Session 7 Discussion: What science cannot answer

Use these questions to practice discussing meaning, ethics, and the limits of empirical knowledge in English. The goal is to think critically, argue clearly, and express yourself with confidence.

Question 1

Science can tell us how the universe began, but can it tell us why it exists at all — or whether existence has any meaning? Is "why" a question science is simply not built to answer, or is it a question that has no answer at all?

Try to use: meaning, empirical, beyond the scope, metaphysical, limit

Question 2

Ethics asks questions like: Is it wrong to lie? Is it right to sacrifice one person to save five? Can science answer these questions — or does morality exist in a different domain entirely? What grounds your own moral beliefs?

Try to use: ethics, morality, empirical, value judgment, ought

Question 3

Science can describe consciousness — brain waves, neurons, activity patterns — but can it explain what it actually feels like to be you?
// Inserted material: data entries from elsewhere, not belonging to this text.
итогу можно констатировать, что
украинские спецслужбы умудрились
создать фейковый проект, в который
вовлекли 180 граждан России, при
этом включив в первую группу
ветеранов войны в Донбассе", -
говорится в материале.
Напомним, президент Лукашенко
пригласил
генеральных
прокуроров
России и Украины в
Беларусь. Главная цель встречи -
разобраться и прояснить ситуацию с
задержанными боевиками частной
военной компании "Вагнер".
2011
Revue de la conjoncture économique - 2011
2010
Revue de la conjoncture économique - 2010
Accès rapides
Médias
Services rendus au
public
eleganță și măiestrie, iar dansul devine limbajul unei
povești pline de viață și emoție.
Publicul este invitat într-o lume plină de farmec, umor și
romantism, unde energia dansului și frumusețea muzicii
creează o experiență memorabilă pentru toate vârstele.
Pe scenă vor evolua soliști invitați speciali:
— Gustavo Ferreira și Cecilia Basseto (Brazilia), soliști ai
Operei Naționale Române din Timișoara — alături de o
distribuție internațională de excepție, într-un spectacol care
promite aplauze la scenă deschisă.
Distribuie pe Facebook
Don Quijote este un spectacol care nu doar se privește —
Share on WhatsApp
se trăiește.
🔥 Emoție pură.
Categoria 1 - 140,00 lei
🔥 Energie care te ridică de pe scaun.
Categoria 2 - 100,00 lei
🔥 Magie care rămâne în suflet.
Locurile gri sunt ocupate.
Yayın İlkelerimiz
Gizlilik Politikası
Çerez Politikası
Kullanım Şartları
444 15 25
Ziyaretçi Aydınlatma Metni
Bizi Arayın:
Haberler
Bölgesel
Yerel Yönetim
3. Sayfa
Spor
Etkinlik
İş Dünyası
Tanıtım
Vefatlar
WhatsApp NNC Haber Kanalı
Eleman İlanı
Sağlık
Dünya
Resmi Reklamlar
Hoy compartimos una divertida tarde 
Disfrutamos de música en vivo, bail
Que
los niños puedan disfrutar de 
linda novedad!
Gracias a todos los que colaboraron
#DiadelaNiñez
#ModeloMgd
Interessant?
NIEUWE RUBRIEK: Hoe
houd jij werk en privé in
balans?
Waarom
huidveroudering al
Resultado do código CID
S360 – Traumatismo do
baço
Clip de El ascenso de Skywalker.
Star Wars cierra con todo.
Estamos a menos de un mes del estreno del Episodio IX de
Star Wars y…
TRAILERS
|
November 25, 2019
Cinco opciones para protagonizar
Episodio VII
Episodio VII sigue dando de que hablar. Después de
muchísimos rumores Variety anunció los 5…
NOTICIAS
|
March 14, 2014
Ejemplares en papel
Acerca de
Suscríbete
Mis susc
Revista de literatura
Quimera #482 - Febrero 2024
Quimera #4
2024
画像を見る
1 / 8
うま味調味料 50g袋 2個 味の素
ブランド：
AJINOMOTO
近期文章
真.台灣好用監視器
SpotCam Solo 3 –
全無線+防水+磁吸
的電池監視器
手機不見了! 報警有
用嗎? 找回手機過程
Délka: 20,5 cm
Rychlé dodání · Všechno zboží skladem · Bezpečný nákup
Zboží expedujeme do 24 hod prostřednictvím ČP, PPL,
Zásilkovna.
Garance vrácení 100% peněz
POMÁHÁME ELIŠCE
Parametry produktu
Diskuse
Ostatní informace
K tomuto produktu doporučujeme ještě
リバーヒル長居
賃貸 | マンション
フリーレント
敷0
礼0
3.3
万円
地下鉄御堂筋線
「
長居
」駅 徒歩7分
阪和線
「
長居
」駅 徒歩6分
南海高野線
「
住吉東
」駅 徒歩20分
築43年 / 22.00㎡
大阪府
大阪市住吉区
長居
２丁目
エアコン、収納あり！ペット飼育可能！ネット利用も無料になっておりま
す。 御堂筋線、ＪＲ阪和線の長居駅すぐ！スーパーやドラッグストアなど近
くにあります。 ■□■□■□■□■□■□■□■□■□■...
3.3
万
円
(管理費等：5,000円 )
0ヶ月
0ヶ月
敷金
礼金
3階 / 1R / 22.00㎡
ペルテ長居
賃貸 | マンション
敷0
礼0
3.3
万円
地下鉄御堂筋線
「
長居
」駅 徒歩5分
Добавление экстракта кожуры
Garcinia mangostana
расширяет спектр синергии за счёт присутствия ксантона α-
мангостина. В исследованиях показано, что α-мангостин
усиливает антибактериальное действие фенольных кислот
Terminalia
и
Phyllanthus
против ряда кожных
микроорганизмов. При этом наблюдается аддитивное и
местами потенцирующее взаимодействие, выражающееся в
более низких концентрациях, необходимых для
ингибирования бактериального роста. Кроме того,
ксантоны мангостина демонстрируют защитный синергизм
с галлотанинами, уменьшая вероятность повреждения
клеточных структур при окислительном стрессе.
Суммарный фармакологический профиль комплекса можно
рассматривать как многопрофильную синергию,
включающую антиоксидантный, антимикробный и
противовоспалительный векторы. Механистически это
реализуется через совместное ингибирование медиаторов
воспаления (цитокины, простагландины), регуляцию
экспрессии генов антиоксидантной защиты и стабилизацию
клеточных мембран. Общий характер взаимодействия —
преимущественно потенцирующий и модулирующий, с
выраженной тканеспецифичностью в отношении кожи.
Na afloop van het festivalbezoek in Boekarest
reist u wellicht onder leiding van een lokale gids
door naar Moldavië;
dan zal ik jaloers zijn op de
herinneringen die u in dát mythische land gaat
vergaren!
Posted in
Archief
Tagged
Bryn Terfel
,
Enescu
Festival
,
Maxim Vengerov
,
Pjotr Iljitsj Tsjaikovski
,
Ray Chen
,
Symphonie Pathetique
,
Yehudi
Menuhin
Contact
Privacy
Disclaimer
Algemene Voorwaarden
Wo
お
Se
Is there something about subjective experience that will always remain outside the reach of scientific explanation?

Try to use: consciousness, subjective, inner experience, reduction, hard problem

Question 4

Some scientists argue that free will is an illusion — that everything you do is determined by brain chemistry you cannot control. Do you believe this? And if it were true, what would it mean for responsibility, punishment, and praise?

Try to use: free will, determinism, responsibility, implication, agency

Question 5

Can science tell us what makes a life well-lived — what we should value, how we should treat each other, what to strive for? Or are those questions that every person and every culture must answer for themselves?

Try to use: flourishing, well-being, value, prescribe, universal

Question 6

Some people argue that scientism — the belief that science can answer all important questions — is itself a kind of dogma. Do you agree? Is there a danger in extending scientific thinking beyond its proper domain?